YÖK'ten şikayet ediyorlardı, kaldıralım diyorlardı. Buyurun gelin kaldıralım, dedik. Artık yok. Ele geçirdiler ya, çok memnunlar. YÖK aracılığıyla baskı kuruyorlar. Öyle rektörler atadılar ki adamların bilimden de dünyadan da özgürlükten de demokrasiden de haberleri yok. Merak ediyorum, o rektörler gençliklerini nasıl yaşadılar? Üniversite gençliğine (sakın ülke sorunlarını düşünme) diyen bir rektör olabilir mi? O rektör AKP'nin rektörüdür, ülkenin rektörü değil.''
Medyaya baskı uygulandığını ve medyanın artık ''halkın gözü, kulağı, sesi olmadığını'' belirten Kılıçdaroğlu, ''suya tirit haberler'' yapıldığını kaydetti.

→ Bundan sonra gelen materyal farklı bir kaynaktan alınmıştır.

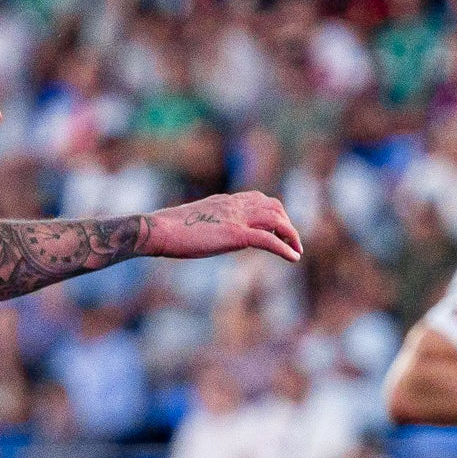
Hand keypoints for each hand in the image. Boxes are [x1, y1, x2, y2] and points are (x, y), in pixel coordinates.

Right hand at [133, 192, 303, 263]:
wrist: (159, 230)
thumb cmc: (167, 231)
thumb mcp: (192, 223)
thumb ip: (207, 224)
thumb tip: (207, 234)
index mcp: (224, 201)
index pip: (257, 199)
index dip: (272, 211)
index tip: (277, 227)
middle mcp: (234, 204)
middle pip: (273, 206)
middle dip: (286, 222)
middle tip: (291, 240)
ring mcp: (236, 218)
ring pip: (276, 219)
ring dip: (291, 234)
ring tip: (297, 250)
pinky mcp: (236, 234)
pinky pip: (269, 239)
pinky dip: (285, 248)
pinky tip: (294, 258)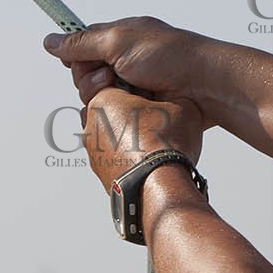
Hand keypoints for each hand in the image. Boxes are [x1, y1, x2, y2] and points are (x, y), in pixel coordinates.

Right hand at [43, 17, 216, 127]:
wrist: (205, 87)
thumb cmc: (169, 56)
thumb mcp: (119, 41)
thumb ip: (82, 43)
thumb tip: (50, 41)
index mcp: (120, 40)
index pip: (82, 50)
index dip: (78, 60)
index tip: (81, 65)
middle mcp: (125, 64)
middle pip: (86, 79)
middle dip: (92, 81)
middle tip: (113, 77)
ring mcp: (134, 89)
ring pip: (98, 101)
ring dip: (107, 98)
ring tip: (129, 94)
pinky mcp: (142, 111)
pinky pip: (115, 118)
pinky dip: (116, 116)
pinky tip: (128, 113)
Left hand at [82, 87, 203, 194]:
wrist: (158, 188)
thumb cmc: (164, 144)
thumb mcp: (181, 105)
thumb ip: (174, 96)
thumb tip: (182, 101)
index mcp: (103, 100)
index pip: (115, 85)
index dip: (138, 92)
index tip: (154, 100)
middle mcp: (91, 126)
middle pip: (110, 111)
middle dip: (128, 114)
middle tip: (154, 121)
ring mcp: (94, 153)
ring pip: (110, 138)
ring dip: (127, 139)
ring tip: (154, 145)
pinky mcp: (101, 175)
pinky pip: (114, 160)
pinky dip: (128, 160)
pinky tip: (149, 162)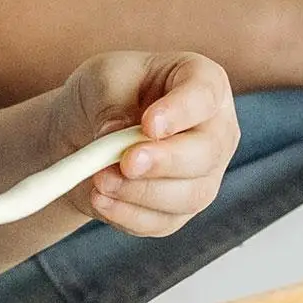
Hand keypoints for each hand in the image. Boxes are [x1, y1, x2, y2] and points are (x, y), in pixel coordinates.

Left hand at [49, 52, 238, 236]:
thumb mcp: (103, 79)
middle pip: (207, 153)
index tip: (149, 124)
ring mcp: (204, 174)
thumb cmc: (106, 94)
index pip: (205, 96)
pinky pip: (163, 222)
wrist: (85, 130)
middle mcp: (216, 131)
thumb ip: (112, 105)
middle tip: (127, 162)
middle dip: (166, 161)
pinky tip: (101, 199)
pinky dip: (128, 215)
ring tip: (100, 179)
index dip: (181, 112)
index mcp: (205, 84)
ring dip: (141, 192)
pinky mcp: (180, 209)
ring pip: (190, 195)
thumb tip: (116, 137)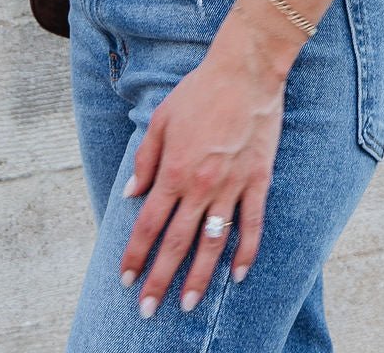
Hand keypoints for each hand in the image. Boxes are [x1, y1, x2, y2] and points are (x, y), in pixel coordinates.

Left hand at [118, 34, 286, 316]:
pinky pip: (252, 225)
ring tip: (188, 304)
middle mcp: (200, 185)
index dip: (135, 254)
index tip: (126, 279)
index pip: (148, 224)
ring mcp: (231, 186)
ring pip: (213, 243)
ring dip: (199, 277)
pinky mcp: (258, 181)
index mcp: (173, 170)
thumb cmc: (199, 91)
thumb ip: (146, 159)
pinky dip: (246, 253)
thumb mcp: (161, 118)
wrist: (244, 72)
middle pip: (177, 243)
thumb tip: (132, 195)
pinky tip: (238, 276)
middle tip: (148, 310)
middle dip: (160, 279)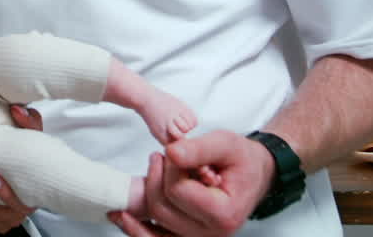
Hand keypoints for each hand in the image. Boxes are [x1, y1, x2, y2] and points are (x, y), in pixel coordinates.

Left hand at [121, 131, 273, 236]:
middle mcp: (211, 234)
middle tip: (163, 157)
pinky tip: (120, 215)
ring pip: (153, 222)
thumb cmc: (241, 160)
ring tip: (155, 168)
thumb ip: (199, 148)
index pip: (179, 191)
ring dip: (147, 192)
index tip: (177, 151)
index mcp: (225, 214)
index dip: (171, 166)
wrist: (252, 174)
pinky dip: (136, 227)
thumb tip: (171, 153)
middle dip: (156, 176)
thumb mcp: (226, 144)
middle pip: (162, 208)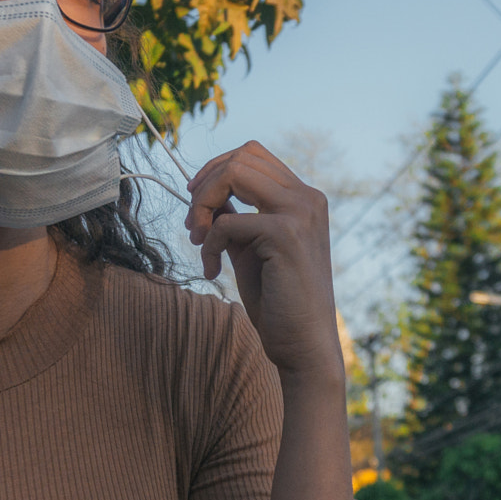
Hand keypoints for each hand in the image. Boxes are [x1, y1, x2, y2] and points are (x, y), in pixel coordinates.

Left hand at [184, 141, 341, 380]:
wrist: (304, 344)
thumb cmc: (278, 301)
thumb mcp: (251, 249)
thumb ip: (235, 218)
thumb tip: (206, 197)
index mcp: (304, 199)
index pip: (254, 155)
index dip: (217, 169)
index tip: (196, 199)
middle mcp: (308, 198)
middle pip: (242, 157)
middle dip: (204, 185)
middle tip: (192, 225)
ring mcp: (300, 213)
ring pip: (234, 174)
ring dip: (203, 205)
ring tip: (198, 241)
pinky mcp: (286, 235)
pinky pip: (227, 222)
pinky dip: (210, 244)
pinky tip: (213, 271)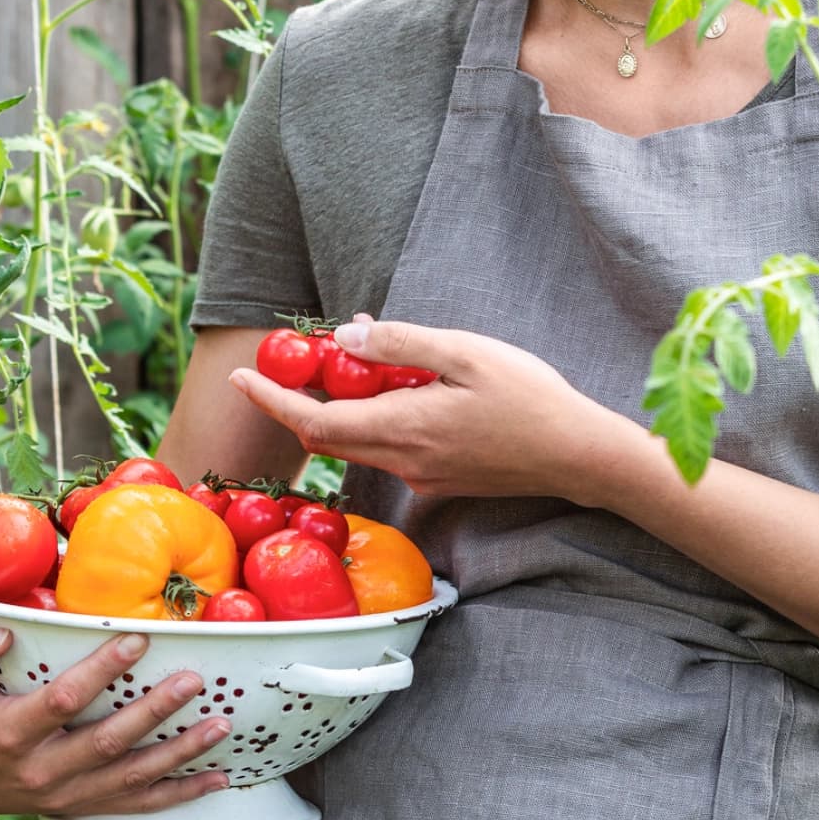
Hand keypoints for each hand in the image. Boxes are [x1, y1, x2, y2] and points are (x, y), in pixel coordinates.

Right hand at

CHP'de eleştirilecek bir şey olması durumunda manşet yapıldığını belirten Kılıçdaroğlu, ''CHP'de bir şey yoksa, nerede bir ölüm, damdan düşme haberi varsa onun haber yapıldığını'' söyledi.

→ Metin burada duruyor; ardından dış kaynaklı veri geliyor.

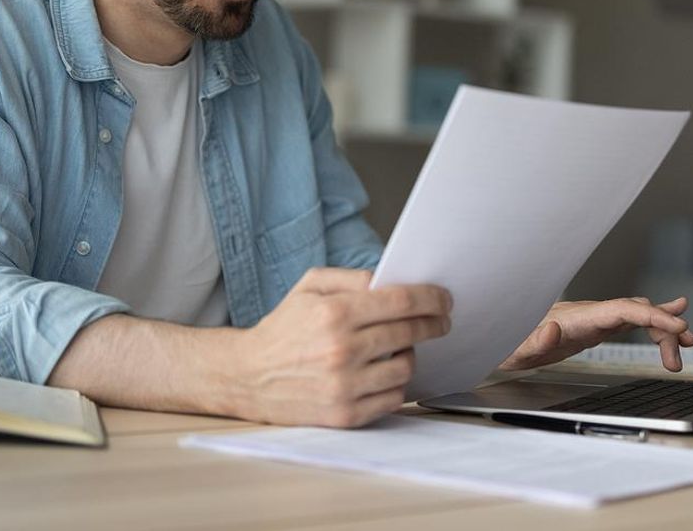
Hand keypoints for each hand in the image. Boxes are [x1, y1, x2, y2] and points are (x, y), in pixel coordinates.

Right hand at [235, 268, 452, 427]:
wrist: (247, 376)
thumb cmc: (283, 328)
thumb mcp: (308, 287)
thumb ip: (351, 277)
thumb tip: (392, 280)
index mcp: (334, 313)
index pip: (401, 301)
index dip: (431, 298)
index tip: (445, 299)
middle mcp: (341, 350)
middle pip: (409, 333)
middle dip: (433, 324)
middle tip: (440, 321)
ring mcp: (344, 385)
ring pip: (406, 367)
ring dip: (410, 354)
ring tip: (400, 347)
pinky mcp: (344, 414)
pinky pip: (392, 398)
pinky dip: (395, 383)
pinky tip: (384, 372)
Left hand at [499, 297, 692, 371]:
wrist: (498, 340)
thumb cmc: (508, 344)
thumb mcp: (517, 348)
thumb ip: (534, 340)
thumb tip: (553, 330)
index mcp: (575, 317)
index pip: (621, 310)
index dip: (652, 316)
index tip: (679, 326)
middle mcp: (587, 313)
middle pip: (635, 311)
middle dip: (665, 326)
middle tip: (686, 347)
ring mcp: (591, 319)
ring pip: (635, 316)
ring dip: (661, 330)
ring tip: (685, 348)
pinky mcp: (592, 328)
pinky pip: (627, 322)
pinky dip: (651, 326)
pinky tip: (669, 329)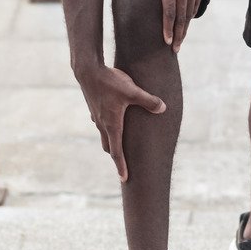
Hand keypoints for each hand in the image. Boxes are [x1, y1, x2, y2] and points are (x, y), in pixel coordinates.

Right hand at [76, 65, 166, 181]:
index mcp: (112, 125)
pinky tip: (113, 121)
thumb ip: (148, 100)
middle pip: (109, 147)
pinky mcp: (94, 108)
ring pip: (104, 135)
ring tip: (120, 146)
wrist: (87, 71)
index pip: (117, 152)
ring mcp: (96, 117)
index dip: (121, 166)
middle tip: (124, 166)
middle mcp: (102, 124)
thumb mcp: (132, 90)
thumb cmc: (109, 81)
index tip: (124, 179)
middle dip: (117, 157)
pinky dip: (108, 129)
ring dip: (112, 143)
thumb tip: (163, 108)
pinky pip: (101, 124)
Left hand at [114, 0, 207, 52]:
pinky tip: (185, 24)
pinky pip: (195, 5)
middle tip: (175, 50)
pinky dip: (190, 16)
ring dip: (185, 29)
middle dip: (178, 36)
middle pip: (181, 17)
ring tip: (180, 42)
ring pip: (189, 13)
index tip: (167, 42)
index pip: (169, 11)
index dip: (168, 28)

Kılıçdaroğlu, ''Medya artık bu. Bu medya ile de bizim sorunumuz var. Medya ya adam gibi bir medya olacak, ülkenin sorunlarına eğilecek, bunları taşıyacak ya da kusura bakmasınlar bu medya ile bizim sorunumuz olur'' dedi.
Kemal Kılıçdaroğlu, siyasi ahlak yasa teklifi de verdiklerini, bunun da kabul görmediğini anlattı.
Kılıçdaroğlu, yurttaşlardan umutsuz olmamalarını isteyerek, ''Biz bu ülke işgal altındayken bile umutsuz olmadık. Her yerde sesimizi çıkarmayı, mücadele etmeyi bileceğiz, tuttuğumuzu koparacağız, güçlü olmasını bileceğiz. Haklıysak, sonuna kadar direneceğiz. Bu ülkenin başında ister Recep Tayyip Erdoğan, ister onun bir başka versiyonu olsun, farketmez. Doğru bildiğimizi söyleyeceğiz, yetim hakkı yiyenlerinden hesap soracağız'' diye konuştu.
Grup toplantısında oturumu yöneten CHP Grup Başkanvekili Kemal Anadol, Kılıçdaroğlu'na kayınpederinin vefatı nedeniyle başsağlığı diledi.